Ouvi falar de Paulo Freire ainda no ensino médio, na militância estudantil secundarista, na convivência com minhas professoras sindicalistas e vermelhas da então UTE (lá em Uberaba). Depois, fiz licenciatura em Letras (viva a UFV!) quando pude estudar a obra de Paulo Freire. Fiz um poema para ele, no início de 1993, meu primeiro ano de faculdade. Queria ter esse rascunho.
Paulo Freire sempre foi farol, inspiração, a despeito das diferenças teóricas e filosóficas com o mestre. Sempre incomodou-me uma certa vulgarização e simplificação do pensamento de Freire nos meios progressistas e mesmo no PT.
Por uma lado, instrumentalização da teoria freiriana para operar os embates internos contra o marxismo-leninismo, por outro, uma apropriação rasa, meio paternalista da crítica do pernambucano à educação bancária. Como se a educação popular fosse incompatível com a transmissão de saberes acumulados pela humanidade.
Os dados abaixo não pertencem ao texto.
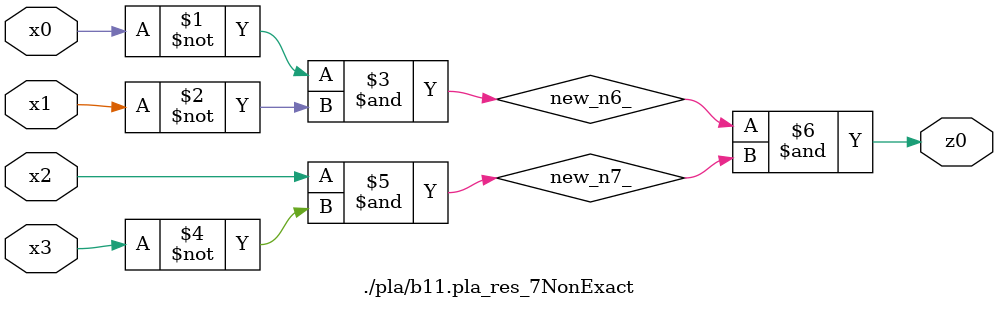
<source format=v>

module \./pla/b11.pla_res_7NonExact  ( 
    x0, x1, x2, x3,
    z0  );
  input  x0, x1, x2, x3;
  output z0;
  wire new_n6_, new_n7_;
  assign new_n6_ = ~x0 & ~x1;
  assign new_n7_ = x2 & ~x3;
  assign z0 = new_n6_ & new_n7_;
endmodule



</source>
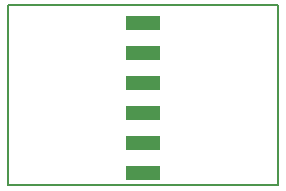
<source format=gbp>
G75*
%MOIN*%
%OFA0B0*%
%FSLAX25Y25*%
%IPPOS*%
%LPD*%
%AMOC8*
5,1,8,0,0,1.08239X$1,22.5*
%
%ADD10C,0.00800*%
%ADD11R,0.11811X0.04921*%
D10*
X0008114Y0006500D02*
X0008114Y0066500D01*
X0098114Y0066500D01*
X0098114Y0006500D01*
X0008114Y0006500D01*
D11*
X0053098Y0010500D03*
X0053098Y0020500D03*
X0053098Y0030500D03*
X0053098Y0040500D03*
X0053098Y0050500D03*
X0053098Y0060500D03*
M02*

</source>
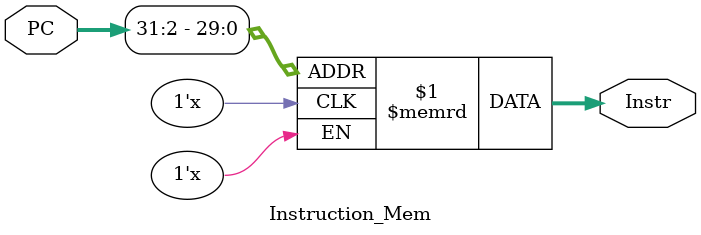
<source format=v>
module Instruction_Mem (
    input       wire        [31:0]      PC,
    output      wire        [31:0]      Instr
);

reg     [31:0]      RAM       [63:0];

assign Instr = RAM[PC[31:2]];

endmodule
</source>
Aliás, essa leitura demagógica dos conceitos de Paulo Freire facilitou, na minha opinião, a apropriação distorcida do mestre por setores e governos neoliberais. Democratização do ensino virou desorganização da prática educativa e esvaziamento da transmissão de conteúdos aos alunos.
A progressão continuada transmutou-se em aprovação automática. Valorizar o conhecimento de cada aluno, igualou-se, tantas vezes, ao descompromisso do professor com o domínio dos conteúdos científicos de cada disciplina.
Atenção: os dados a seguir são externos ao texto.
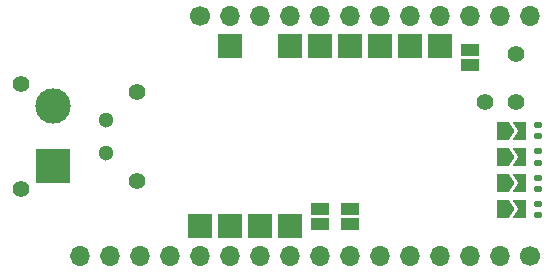
<source format=gbr>
%TF.GenerationSoftware,KiCad,Pcbnew,7.0.7*%
%TF.CreationDate,2023-08-17T11:34:17-04:00*%
%TF.ProjectId,adin1110-featherwing,6164696e-3131-4313-902d-666561746865,rev?*%
%TF.SameCoordinates,Original*%
%TF.FileFunction,Soldermask,Bot*%
%TF.FilePolarity,Negative*%
%FSLAX46Y46*%
G04 Gerber Fmt 4.6, Leading zero omitted, Abs format (unit mm)*
G04 Created by KiCad (PCBNEW 7.0.7) date 2023-08-17 11:34:17*
%MOMM*%
%LPD*%
G01*
G04 APERTURE LIST*
G04 Aperture macros list*
%AMRoundRect*
0 Rectangle with rounded corners*
0 $1 Rounding radius*
0 $2 $3 $4 $5 $6 $7 $8 $9 X,Y pos of 4 corners*
0 Add a 4 corners polygon primitive as box body*
4,1,4,$2,$3,$4,$5,$6,$7,$8,$9,$2,$3,0*
0 Add four circle primitives for the rounded corners*
1,1,$1+$1,$2,$3*
1,1,$1+$1,$4,$5*
1,1,$1+$1,$6,$7*
1,1,$1+$1,$8,$9*
0 Add four rect primitives between the rounded corners*
20,1,$1+$1,$2,$3,$4,$5,0*
20,1,$1+$1,$4,$5,$6,$7,0*
20,1,$1+$1,$6,$7,$8,$9,0*
20,1,$1+$1,$8,$9,$2,$3,0*%
%AMFreePoly0*
4,1,6,1.000000,0.000000,0.500000,-0.750000,-0.500000,-0.750000,-0.500000,0.750000,0.500000,0.750000,1.000000,0.000000,1.000000,0.000000,$1*%
%AMFreePoly1*
4,1,6,0.500000,-0.750000,-0.650000,-0.750000,-0.150000,0.000000,-0.650000,0.750000,0.500000,0.750000,0.500000,-0.750000,0.500000,-0.750000,$1*%
G04 Aperture macros list end*
%ADD10R,2.000000X2.000000*%
%ADD11C,1.400000*%
%ADD12R,3.000000X3.000000*%
%ADD13C,3.000000*%
%ADD14C,1.300000*%
%ADD15C,1.700000*%
%ADD16O,1.700000X1.700000*%
%ADD17R,1.500000X1.000000*%
%ADD18FreePoly0,0.000000*%
%ADD19FreePoly1,0.000000*%
%ADD20RoundRect,0.147500X-0.172500X0.147500X-0.172500X-0.147500X0.172500X-0.147500X0.172500X0.147500X0*%
G04 APERTURE END LIST*
D10*
%TO.C,*%
X156210000Y-100330000D03*
%TD*%
%TO.C,*%
X153670000Y-100330000D03*
%TD*%
%TO.C,*%
X151130000Y-100330000D03*
%TD*%
%TO.C,*%
X148590000Y-100330000D03*
%TD*%
%TO.C,*%
X168910000Y-85090000D03*
%TD*%
%TO.C,*%
X166370000Y-85090000D03*
%TD*%
%TO.C,*%
X163830000Y-85090000D03*
%TD*%
%TO.C,*%
X161290000Y-85090000D03*
%TD*%
%TO.C,*%
X158750000Y-85090000D03*
%TD*%
%TO.C,*%
X156210000Y-85090000D03*
%TD*%
%TO.C,REF\u002A\u002A*%
X151130000Y-85090000D03*
%TD*%
D11*
%TO.C,TP4*%
X175310800Y-85750400D03*
%TD*%
%TO.C,TP2*%
X175310800Y-89814400D03*
%TD*%
%TO.C,TP3*%
X172720000Y-89814400D03*
%TD*%
D12*
%TO.C,J3*%
X136085000Y-95250000D03*
D13*
X136085000Y-90170000D03*
%TD*%
D14*
%TO.C,J4*%
X140589000Y-94110000D03*
X140589000Y-91310000D03*
D11*
X133439000Y-88260000D03*
X133439000Y-97160000D03*
X143189000Y-88910000D03*
X143189000Y-96510000D03*
%TD*%
D15*
%TO.C,J2*%
X148590000Y-82550000D03*
D16*
X151130000Y-82550000D03*
X153670000Y-82550000D03*
X156210000Y-82550000D03*
X158750000Y-82550000D03*
X161290000Y-82550000D03*
X163830000Y-82550000D03*
X166370000Y-82550000D03*
X168910000Y-82550000D03*
X171450000Y-82550000D03*
X173990000Y-82550000D03*
X176530000Y-82550000D03*
%TD*%
D15*
%TO.C,J1*%
X176530000Y-102870000D03*
D16*
X173990000Y-102870000D03*
X171450000Y-102870000D03*
X168910000Y-102870000D03*
X166370000Y-102870000D03*
X163830000Y-102870000D03*
X161290000Y-102870000D03*
X158750000Y-102870000D03*
X156210000Y-102870000D03*
X153670000Y-102870000D03*
X151130000Y-102870000D03*
X148590000Y-102870000D03*
X146050000Y-102870000D03*
X143510000Y-102870000D03*
X140970000Y-102870000D03*
X138430000Y-102870000D03*
%TD*%
D17*
%TO.C,JP1*%
X158750000Y-98816400D03*
X158750000Y-100116400D03*
%TD*%
D18*
%TO.C,JP5*%
X174204800Y-92227400D03*
D19*
X175654800Y-92227400D03*
%TD*%
D18*
%TO.C,JP7*%
X174204800Y-98882198D03*
D19*
X175654800Y-98882198D03*
%TD*%
D18*
%TO.C,JP6*%
X174204800Y-94445666D03*
D19*
X175654800Y-94445666D03*
%TD*%
D20*
%TO.C,R13*%
X177139600Y-91742400D03*
X177139600Y-92712400D03*
%TD*%
D17*
%TO.C,JP2*%
X171450000Y-86654400D03*
X171450000Y-85354400D03*
%TD*%
D18*
%TO.C,JP4*%
X174204800Y-96663932D03*
D19*
X175654800Y-96663932D03*
%TD*%
D20*
%TO.C,R18*%
X177139600Y-98422600D03*
X177139600Y-99392600D03*
%TD*%
%TO.C,R10*%
X177139600Y-96187400D03*
X177139600Y-97157400D03*
%TD*%
D17*
%TO.C,JP3*%
X161290000Y-98816400D03*
X161290000Y-100116400D03*
%TD*%
D20*
%TO.C,R16*%
X177139600Y-93952200D03*
X177139600Y-94922200D03*
%TD*%
M02*

</source>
Um educador freiriano é acolhedor e democrático, mas continua sendo um educador, professor e responsável pela elevação do nível intelectual, do conhecimento de cada aluno. Não é um parceiro de rodas de conversa.
As classes populares precisam dominar a língua culta, a matemática, as ciências naturais – porque serão universitárias e vão poder ocupar novos espaços. Educação democrática não é esvaziar o conteúdo do ensino, isso só prejudica os pobres e pretos.
(A propósito, essa “prática” pseudo-freiriana continua a fazer sucesso entre muitos setores da esquerda. É como se um intelectual tão denso como Paulo Freire pregasse que as pessoas não devessem “sentar a bunda na cadeira” e ler, estudar, absorver o que a humanidade produziu. É um misto de boa vontade ingênua, preguiça intelectual, preconceito antimarxista e mesmo desconhecimento do que realmente se constitui no legado freiriano).
O mais importante hoje é o fato de Paulo Freire ter se transformado em um dos alvos prioritários dos neofascistas. Nada poderia ser mais eloquente. Seu legado é tão forte que mobiliza o ódio bolsonarista.
Os ideólogos da extrema-direita conhecem e estudam Paulo Freire. E sabem, portanto, do potencial transformador de suas ideias. Das raízes populares e disruptivas de sua obra. Da potência dos seus livros, de sua teoria, de seu exemplo de vida.
Celebrar os 100 anos de Paulo Freire é cuspir na cara dos fascistas. É estudar sua obra. É comemorar seu legado, nos freirear crítica e militantemente.